## Page images and extracted text
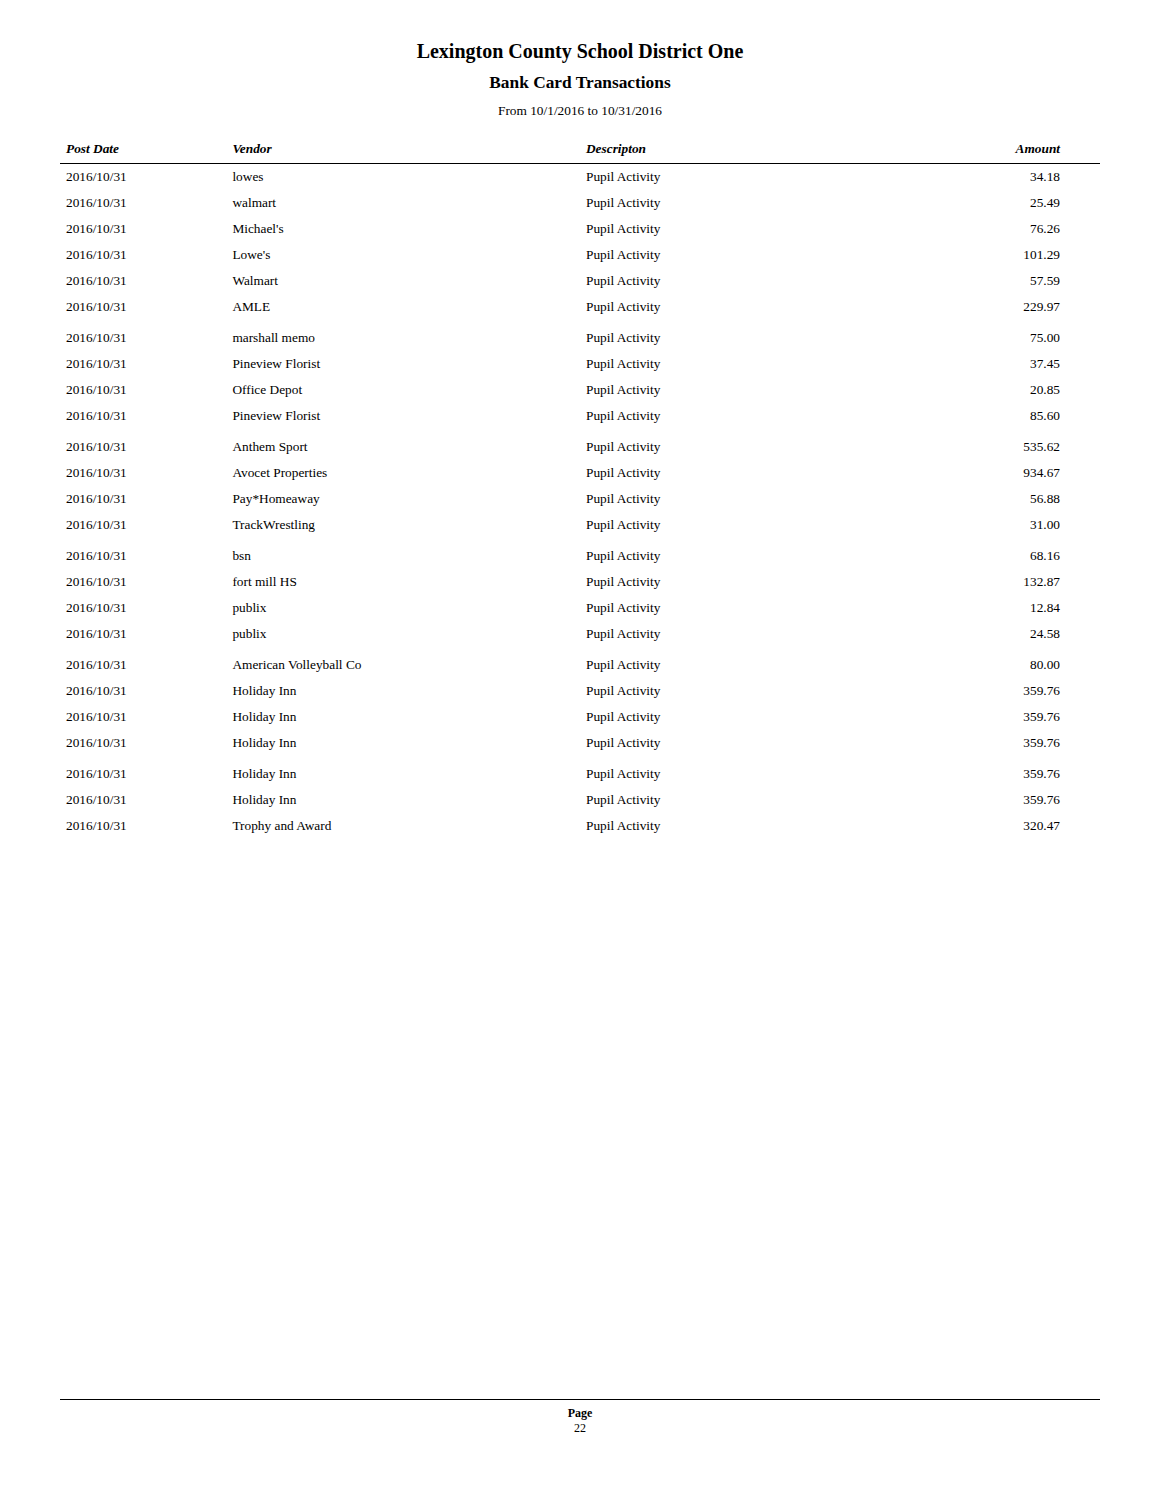Lexington County School District One
Bank Card Transactions
From 10/1/2016 to 10/31/2016
| Post Date | Vendor | Descripton | Amount |
| --- | --- | --- | --- |
| 2016/10/31 | lowes | Pupil Activity | 34.18 |
| 2016/10/31 | walmart | Pupil Activity | 25.49 |
| 2016/10/31 | Michael's | Pupil Activity | 76.26 |
| 2016/10/31 | Lowe's | Pupil Activity | 101.29 |
| 2016/10/31 | Walmart | Pupil Activity | 57.59 |
| 2016/10/31 | AMLE | Pupil Activity | 229.97 |
| 2016/10/31 | marshall memo | Pupil Activity | 75.00 |
| 2016/10/31 | Pineview Florist | Pupil Activity | 37.45 |
| 2016/10/31 | Office Depot | Pupil Activity | 20.85 |
| 2016/10/31 | Pineview Florist | Pupil Activity | 85.60 |
| 2016/10/31 | Anthem Sport | Pupil Activity | 535.62 |
| 2016/10/31 | Avocet Properties | Pupil Activity | 934.67 |
| 2016/10/31 | Pay*Homeaway | Pupil Activity | 56.88 |
| 2016/10/31 | TrackWrestling | Pupil Activity | 31.00 |
| 2016/10/31 | bsn | Pupil Activity | 68.16 |
| 2016/10/31 | fort mill HS | Pupil Activity | 132.87 |
| 2016/10/31 | publix | Pupil Activity | 12.84 |
| 2016/10/31 | publix | Pupil Activity | 24.58 |
| 2016/10/31 | American Volleyball Co | Pupil Activity | 80.00 |
| 2016/10/31 | Holiday Inn | Pupil Activity | 359.76 |
| 2016/10/31 | Holiday Inn | Pupil Activity | 359.76 |
| 2016/10/31 | Holiday Inn | Pupil Activity | 359.76 |
| 2016/10/31 | Holiday Inn | Pupil Activity | 359.76 |
| 2016/10/31 | Holiday Inn | Pupil Activity | 359.76 |
| 2016/10/31 | Trophy and Award | Pupil Activity | 320.47 |
Page
22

## Exercise details
In the copy, keep every line of the data above exactly and drop each picture.

## Answer to this task
Lexington County School District One
Bank Card Transactions
From 10/1/2016 to 10/31/2016
| Post Date | Vendor | Descripton | Amount |
| --- | --- | --- | --- |
| 2016/10/31 | lowes | Pupil Activity | 34.18 |
| 2016/10/31 | walmart | Pupil Activity | 25.49 |
| 2016/10/31 | Michael's | Pupil Activity | 76.26 |
| 2016/10/31 | Lowe's | Pupil Activity | 101.29 |
| 2016/10/31 | Walmart | Pupil Activity | 57.59 |
| 2016/10/31 | AMLE | Pupil Activity | 229.97 |
| 2016/10/31 | marshall memo | Pupil Activity | 75.00 |
| 2016/10/31 | Pineview Florist | Pupil Activity | 37.45 |
| 2016/10/31 | Office Depot | Pupil Activity | 20.85 |
| 2016/10/31 | Pineview Florist | Pupil Activity | 85.60 |
| 2016/10/31 | Anthem Sport | Pupil Activity | 535.62 |
| 2016/10/31 | Avocet Properties | Pupil Activity | 934.67 |
| 2016/10/31 | Pay*Homeaway | Pupil Activity | 56.88 |
| 2016/10/31 | TrackWrestling | Pupil Activity | 31.00 |
| 2016/10/31 | bsn | Pupil Activity | 68.16 |
| 2016/10/31 | fort mill HS | Pupil Activity | 132.87 |
| 2016/10/31 | publix | Pupil Activity | 12.84 |
| 2016/10/31 | publix | Pupil Activity | 24.58 |
| 2016/10/31 | American Volleyball Co | Pupil Activity | 80.00 |
| 2016/10/31 | Holiday Inn | Pupil Activity | 359.76 |
| 2016/10/31 | Holiday Inn | Pupil Activity | 359.76 |
| 2016/10/31 | Holiday Inn | Pupil Activity | 359.76 |
| 2016/10/31 | Holiday Inn | Pupil Activity | 359.76 |
| 2016/10/31 | Holiday Inn | Pupil Activity | 359.76 |
| 2016/10/31 | Trophy and Award | Pupil Activity | 320.47 |
Page
22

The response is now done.